Publié le 05 février 2014 par Lecriducontribuable

Nicolas Dhuicq nous a accordé cet entretien pour notre numéro de février-mars « Ces maires qui jettent votre argent à la poubelle ». Commander en ligne ce numéro.

Où passe la ligne de démarcation entre le maire d’une petite et d’une grande ville?

Nos métiers sont différents. Dans une petite ville de moins de 3 500 habitants comme celle où je suis élu, le maire a un temps de présence local plus important et se trouve confronté en permanence à des problèmes concrets sans disposer d’une équipe municipale aussi importante que dans une grande ville. Dans les petites communes de 50 à 500 habitants, c’est encore différent.

Avez-vous rencontré des problèmes pour constituer votre équipe municipale ?

J’ai en tout cas été confronté à des difficultés. Il n’est pas facile de trouver des gens compétents et disposant d’assez de temps pour gérer les dossiers. Dans une commune de moins de 3 500 habitants un adjoint gagne 627 euros bruts par mois. C’est peu, au regard de la charge de travail qu’il doit affronter. Généralement, ces postes échoient à des retraités.

Nous risquons d’être confrontés à une surreprésentation de fonctionnaires, pour la plupart de gauche, dans ces petites communes

Que se passe-t-il dans les petites communes de 100 à 300 habitants ?

Je suis inquiet pour ces petites communes car plus personne n’a envie d’y être maire, tant les responsabilités deviennent lourdes. Résultat, ce sont,  généralement, de jeunes retraités de la fonction publique qui sont élus car celles et ceux qui sont en activité n’ont pas assez de temps. A terme, nous risquons d’être confrontés à une surreprésentation de fonctionnaires, pour la plupart de gauche, dans ces petites communes, surtout lorsqu’en périurbain elles accueillent des populations nouvelles.Cette évolution aura un impact sur les sénatoriales.

Etes-vous favorable au cumul des mandats ?

Oui, car c’est la seule manière de conserver des élus qui ne soient pas issus de la fonction publique. Ma formation est celle de médecin psychiatre hospitalier, je n’exerce plus et malgré mon salaire de député, mon objectif est de simplement maintenir le niveau de vie de ma famille.

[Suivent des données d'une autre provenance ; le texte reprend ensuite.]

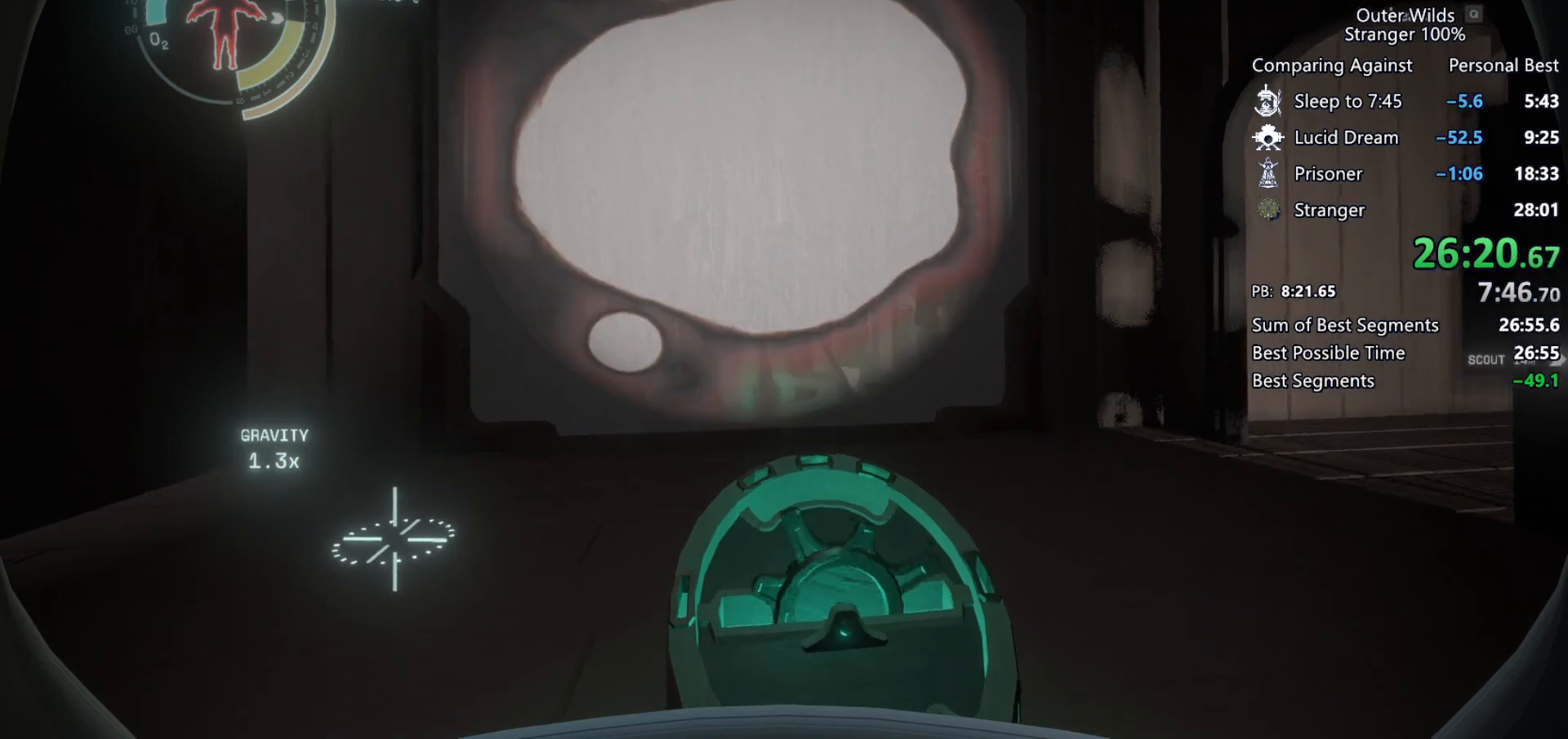
{"keys": [], "mouse": ["right"], "events": [[100, "mouse_right", "up"], [133, "mouse_right", "down"], [267, "mouse_right", "up"], [333, "mouse_right", "down"], [367, "mouse_right", "up"], [400, "mouse_right", "down"], [467, "mouse_right", "up"], [500, "mouse_right", "down"]]}
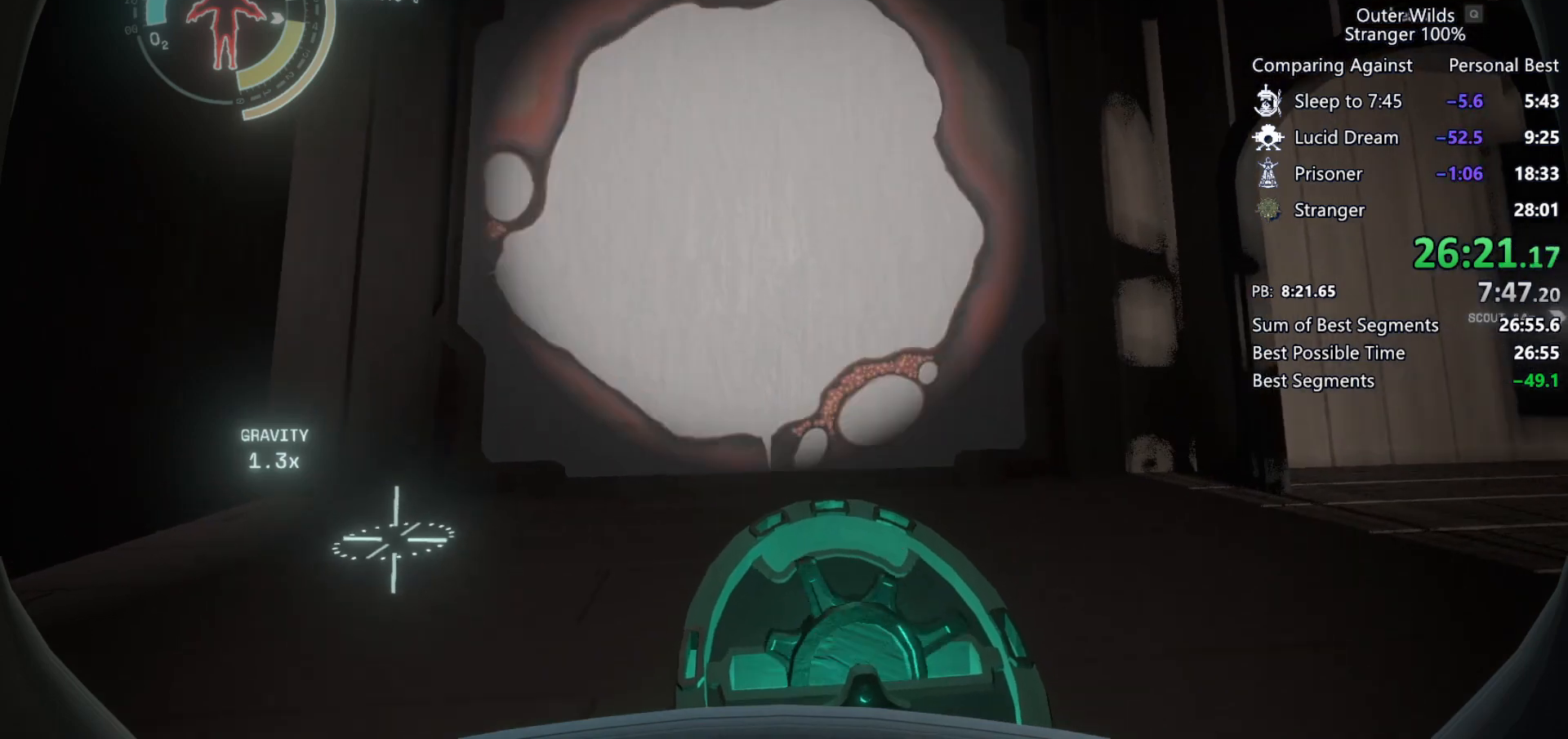
{"keys": [], "mouse": ["right"], "events": [[33, "mouse_right", "up"], [100, "mouse_right", "down"], [167, "mouse_right", "up"], [200, "mouse_right", "down"], [233, "mouse_right", "up"], [267, "mouse_right", "down"], [333, "mouse_right", "up"], [367, "mouse_right", "down"], [433, "mouse_right", "up"], [467, "mouse_right", "down"]]}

Mon indemnité de maire me permet de rester à niveau. Le Pays a besoin d’avoir des élus compétents avec un bon niveau de formation initiale. Je ne comprends pas pourquoi la loi sur le non cumul des mandats permettrait à un député de siéger au conseil général ou régional, et pas dans une mairie rurale.

L’intercommunalité est-elle un facteur positif pour les petites villes ?

L’intercommunalité est vitale. Un exemple : dans mon village la crèche accueille deux tiers de consommateurs extérieurs à la commune et qui ne participent fiscalement pas à son entretien. L’intercommunalité permet de répartir cet effort financier entre davantage de foyers fiscaux. Idem pour le scolaire, les salles de sport…

Quel est l’impact fiscal de l’intercommunalité pour les contribuables ?

Il faut essayer de le limiter au maximum mais il existe car nous offrons à nos habitants des services modernes qui n’existaient pas, il y a encore peu. A terme, je pense que la fiscalité nationale diminuera mais que la fiscalité locale augmentera. C’est la seule manière d’offrir à nos électeurs le niveau de service dont ils ont besoin.

Etes-vous partisan de la simplification du millefeuille administratif ?

Bien sûr, mais sous certaines conditions. Il ne faut pas que le centre de décision s’éloigne trop, notamment dans un département rural comme le mien. Les simplifications doivent être évaluées en tenant compte de la topographie locale. En Champagne, je pense, par exemple, que les départements doivent être conservés mais que la région peut être élargie. De même, il ne faut pas que l’intercommunalité devienne trop vaste, pour que les centres de décision restent accessibles.

La réforme des rythmes scolaires va occasionner une charge supplémentaire d’environ 100 000 euros pour notre intercommunalité.

Etes-vous favorable au transfert des permis de construire aux communautés de communes ?

Non, en zone rurale je pense que le savoir des habitants est indispensable pour déterminer si telle zone peut devenir ou pas constructible, si elle a déjà été inondée… En zone urbaine, cette approche n’est pas indispensable, à la campagne, si. Confier la gestion des permis à l’intercommunalité reviendrait à se priver de cette approche de terrain.

Quel est l’impact de la réforme des rythmes scolaires sur les petites communes ?

Il est important et préoccupant. Au niveau de l’intercommunalité, nous estimons que cette loi va occasionner une charge supplémentaire d’environ 100 000 euros pour notre secteur. Nous n’avons pas cette disponibilité financière et nous attendons de voir comment l’Etat compensera cette charge financière, ce qui de toute manière représente des impôts supplémentaires pour les entreprises ou les ménages.

Par ailleurs, cette loi désorganise les activités de loisir, par exemple dans le cas de l’école de musique que nous avons créée sur notre communauté de communes. Les familles voient leur temps désorganisé.

Comment assurez-vous la sécurité de vos administrés ?

La gendarmerie fait un travail exemplaire. Elle s’adapte à un type de délinquance occasionnant des enquêtes plus longues qu’auparavant. Pour épauler la gendarmerie, nous avons mis en place une police municipale. Ces deux forces travaillent en symbiose. L’objectif est de persuader les élus de créer une police intercommunale. Leur point de vue sera forcé d’évoluer sous la pression des faits divers. Je pense que la sécurité en zone rurale passe par ce type de solution, indispensable si l’on veut notamment affronter la nouvelle délinquance en provenance d’Europe de l’Est. Il y a désormais trois piliers à la sécurité : la gendarmerie nationale, la police nationale et les polices municipales, mutualisées ou intercommunales si besoin.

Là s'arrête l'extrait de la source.